Why is RBI keeping an eye on gold loans? | Explained Premium
The Hindu
RBI tightens grip on NBFCs, mandates compliance with gold loan lending norms to prevent systemic risks and ensure sustainability.
The story so far: The Reserve Bank of India (RBI) earlier this month asked gold loan lenders to stick to regulatory norms while lending in a bid to tighten its grip over Non-Banking Financial Companies (NBFCs). The RBI has increased its scrutiny of NBFCs after it found certain NBFCs to be flouting regulatory norms. In March, the RBI banned IIFL Finance from issuing fresh gold loans after the firm was found violating lending norms.
The RBI stipulates lenders to comply with certain norms while lending money in lieu of gold. For instance, lenders are not allowed to lend any amount of money that is greater than 75% of the value of the gold that is submitted as collateral by the borrower. This is to ensure that banks have sufficient cushion to absorb any losses by selling the gold in case the borrower defaults on the loan.
Also read: Ensure gold loans are repaid and not renewed, banks tell branches
And in order to comply with income tax rules, the RBI also mandates that when a loan is disbursed to a borrower, no more than ₹20,000 can be disbursed in the form of cash; the remaining loan amount needs to be deposited in the borrower’s bank account. It also instructs lenders to conduct the auction of any gold (in case a borrower defaults) in a fair and transparent manner in locations that are accessible to the borrowers.
It is believed that the RBI is working on detailed guidelines for gold loans that lenders will have to follow.
The RBI says it has found some NBFCs to be violating regulations linked to gold-based lending. IIFL Finance was disciplined in March for violating norms related to the size and form of loan disbursals, the evaluation and assaying of gold, the levying of charges, and irregularities in the auction process. For instance, the RBI found that there were loan-to-value irregularities in over two-thirds of defaulted accounts in the case of IIFL Finance.
It should be noted that NBFCs may want to increase the size of their loan book at an aggressive pace in an attempt to grow their business, and thus may be willing to offer loans of value that exceed 75% of the value of the underlying collateral. To do this, NBFCs may try to deliberately overestimate the value of the gold that the borrowers submit as collateral. It is thus not surprising that the RBI has raised concerns about the way in which gold is assayed and valued by NBFCs.

### Recorded information
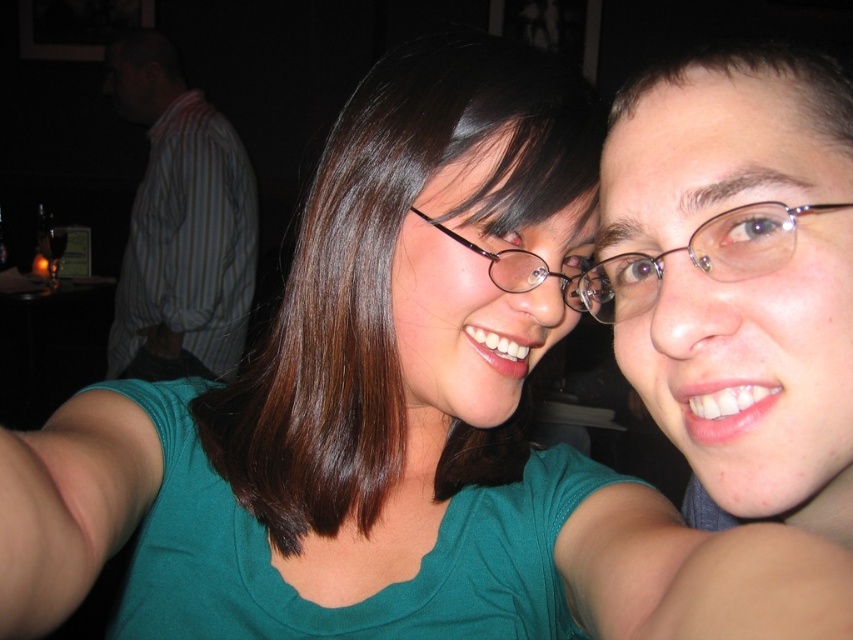
Question: Does pink flesh at lower right appear over matte black glasses at center?

Choices:
 (A) no
 (B) yes

Answer: (A)

Question: Estimate the real-world distances between objects in this image. Which object is closer to the pink flesh at lower right?

Choices:
 (A) striped shirt at upper left
 (B) clear plastic glasses at center

Answer: (B)

Question: Estimate the real-world distances between objects in this image. Which object is farther from the matte black glasses at center?

Choices:
 (A) striped shirt at upper left
 (B) brown hair at center
 (C) clear plastic glasses at center
 (D) brown hair at upper right

Answer: (A)

Question: Does striped shirt at upper left have a smaller size compared to brown hair at upper right?

Choices:
 (A) no
 (B) yes

Answer: (A)

Question: Which of the following is the farthest from the observer?

Choices:
 (A) (685, 612)
 (B) (531, 275)
 (C) (288, 412)
 (D) (581, 285)

Answer: (C)

Question: Is brown hair at center behind matte black glasses at center?

Choices:
 (A) no
 (B) yes

Answer: (B)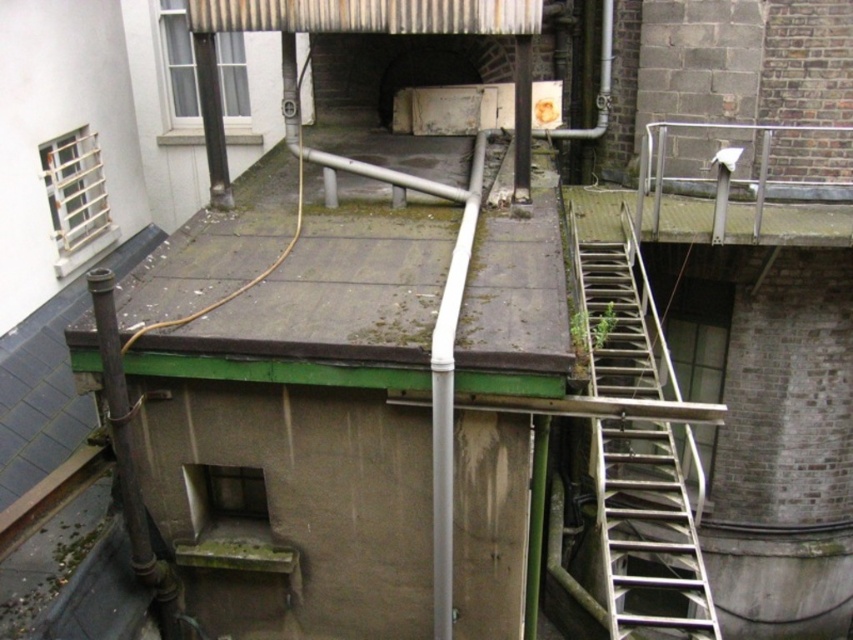
You are a maintenance worker needing to reach the rusty corrugated metal roof at upper center. You see a metallic silver ladder at right nearby. Considering their sizes, which object should you use to access the roof area?

The metallic silver ladder at right is larger in size than the rusty corrugated metal roof at upper center, so you should use the metallic silver ladder at right to access the roof area since its larger size makes it more stable and appropriate for reaching the roof.

You are standing on the rooftop and need to access the metallic silver ladder at right. Given that the average human stride is 0.76 meters, how many steps would you need to take to reach the ladder?

The metallic silver ladder at right is 7.09 meters away. Dividing the distance by the average stride length of 0.76 meters gives approximately 9.33 steps. Since you can only take whole steps, you would need to take 10 steps to reach the ladder.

### Tasks for this exercise
A. Translate this sentence from the gold loans article into Spanish: "It is believed that the RBI is working on detailed guidelines for gold loans that lenders will have to follow."
B. Reproduce the gold loans article word for word from "Why is RBI keeping" up to and including "and ensure sustainability.".

### Responses by task
A. Se cree que el RBI está elaborando directrices detalladas para los préstamos con garantía de oro que los prestamistas deberán cumplir.

B.
Why is RBI keeping an eye on gold loans? | Explained Premium
The Hindu
RBI tightens grip on NBFCs, mandates compliance with gold loan lending norms to prevent systemic risks and ensure sustainability.